To achieve net zero by 2050, more efficient supply chains are key. Bosch, for example, is working on supply chain optimisation and predictive maintenance using quantum-inspired software, with the expectation that significant cost savings will accrue within the year.

In the financial sector, Itaú Unibanco announced the first results of its project with Palo Alto-based QC Ware. The largest bank in Latin America reported in May a “substantial increase” in its customer retention models through the use of quantum technology.

Hedge funds are known to be heavily involved in the use of quantum technology, especially in portfolio optimisation, while the Corporate and Investment Bank of Crédit Agricole, a top ten global bank by assets, has used quantum to boost its capacity to forecast loan rating downgrades.

When it comes to risk, a misapprehension exists around the perils that quantum computers represent to encryption. It is true that the existing ones cannot break it, nor are they likely to in the next couple of years. However, data is already being harvested by hostile powers and hackers with a view to future decryption — plus there are measures that can be taken today to improve cyber security using a technique called post-quantum cryptography.

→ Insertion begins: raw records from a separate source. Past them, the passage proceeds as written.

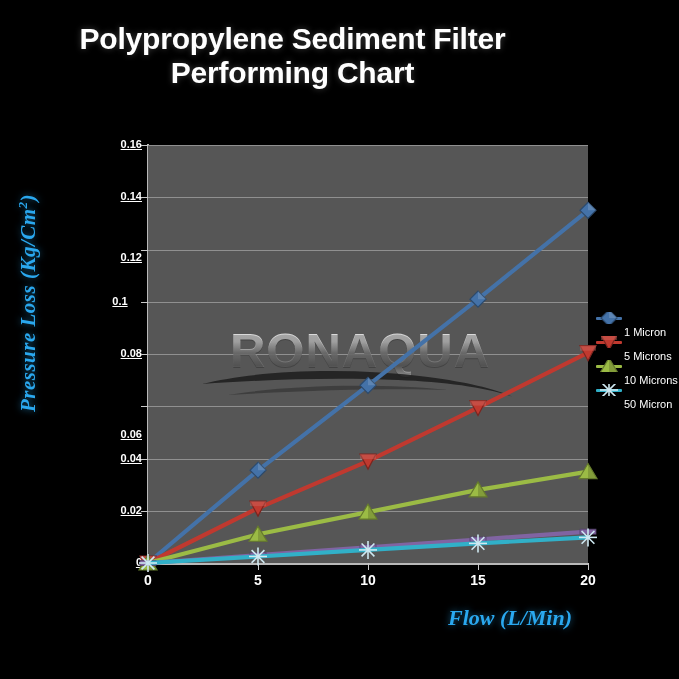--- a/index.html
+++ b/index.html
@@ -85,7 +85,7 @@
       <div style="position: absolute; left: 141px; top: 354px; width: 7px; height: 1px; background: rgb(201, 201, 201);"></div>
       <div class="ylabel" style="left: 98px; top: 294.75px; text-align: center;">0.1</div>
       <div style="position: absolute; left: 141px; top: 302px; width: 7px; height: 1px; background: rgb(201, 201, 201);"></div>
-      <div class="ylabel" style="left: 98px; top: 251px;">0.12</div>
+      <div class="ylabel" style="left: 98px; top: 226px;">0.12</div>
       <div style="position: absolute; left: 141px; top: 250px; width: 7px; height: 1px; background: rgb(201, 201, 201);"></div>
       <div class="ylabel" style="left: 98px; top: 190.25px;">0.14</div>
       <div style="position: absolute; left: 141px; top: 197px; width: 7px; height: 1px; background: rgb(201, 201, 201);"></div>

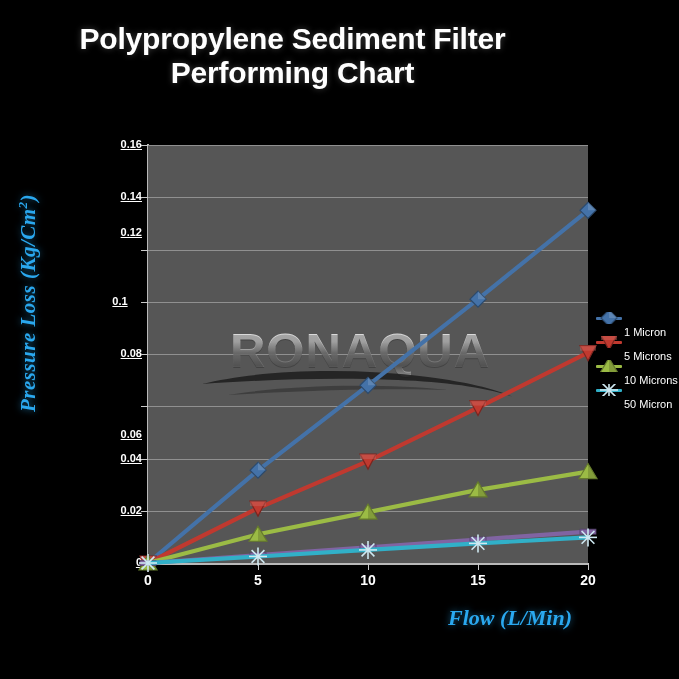--- a/index.html
+++ b/index.html
@@ -282,18 +282,6 @@
       </div>
       <div class="legend-row">
         <div class="legend-key">
-          <div class="lk-line" style="background: rgb(155, 187, 69);"></div>
-          <svg width="26" height="12" style="position: absolute; left: 0px; top: 0px;">
-            <g>
-              <polygon points="13,-2 22,13 4,13" fill="#9bbb45" stroke="#657a2d" stroke-width="1.2"></polygon>
-              <polygon points="13,-2 22,13 13,13" fill="#657a2d" opacity="0.45"></polygon>
-            </g>
-          </svg>
-        </div>
-        <span class="legend-label">10 Microns</span>
-      </div>
-      <div class="legend-row">
-        <div class="legend-key">
           <div class="lk-line" style="background: rgb(49, 176, 200);"></div>
           <svg width="26" height="12" style="position: absolute; left: 0px; top: 0px;">
             <g>

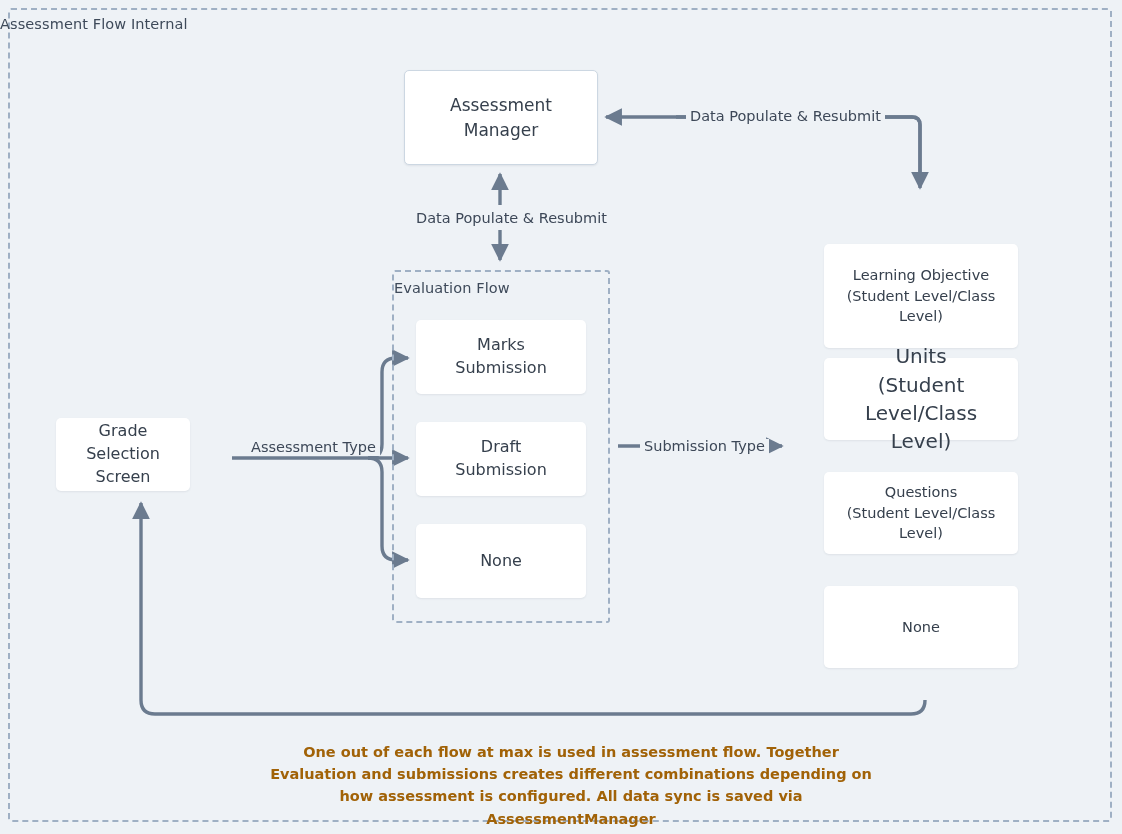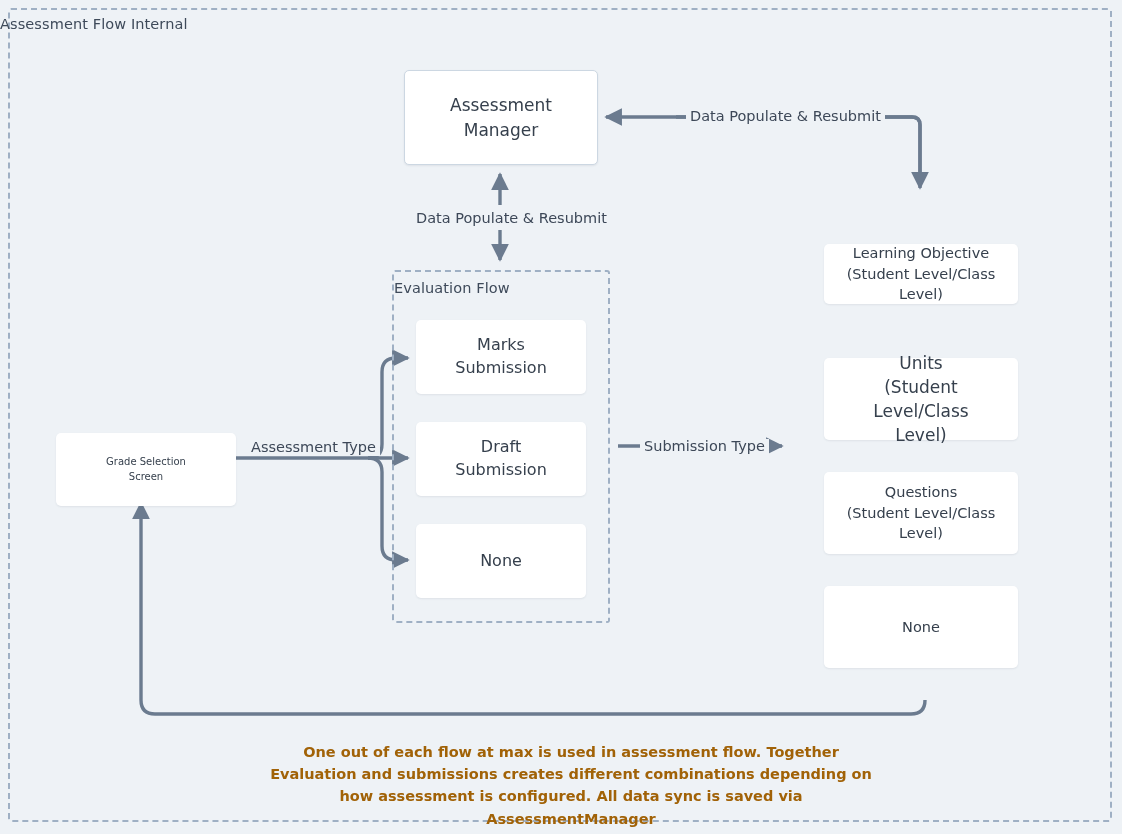--- a/index.html
+++ b/index.html
@@ -76,7 +76,7 @@
   #node-grade-submission   { left: 416px; top: 422px; width: 170px; height: 74px; font-size: 16px; }
   #node-evaluation-none    { left: 416px; top: 524px; width: 170px; height: 74px; font-size: 16px; }
 
-  #node-learning-objective { left: 824px; top: 244px; width: 194px; height: 60px; font-size: 14.5px; }
+  #node-learning-objective { left: 824px; top: 244px; width: 194px; height: 104px; font-size: 14.5px; }
   #node-units              { left: 824px; top: 358px; width: 194px; height: 82px; font-size: 17px; }
   #node-questions          { left: 824px; top: 472px; width: 194px; height: 82px; font-size: 14.5px; }
   #node-submissions-none   { left: 824px; top: 586px; width: 194px; height: 82px; font-size: 14.5px; }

Money is pouring into the sector. In 2021 alone, this equated to $3.2bn in total private funding, including Spacs, according to The Quantum Insider’s specialised data platform. In the year to date, TQI estimates an additional $1.4bn will be invested.

This excludes significant funding from national governments who have earmarked tens of billions of future investments through their national quantum technology programmes and agencies. The US is estimated to be spending over $500mn a year and the UK over £100mn annually on average since 2014. France, Germany and others have announced their own initiatives.

Consortiums of private sector companies, government quantum agencies and quantum computing firms are working together in a number of fields, and across borders to explore the threats and opportunities of the quantum revolution. StarTrek-like teleportation and parallel universes may not be here yet. But real value in real time is. The only mistake for corporate boards is to do nothing.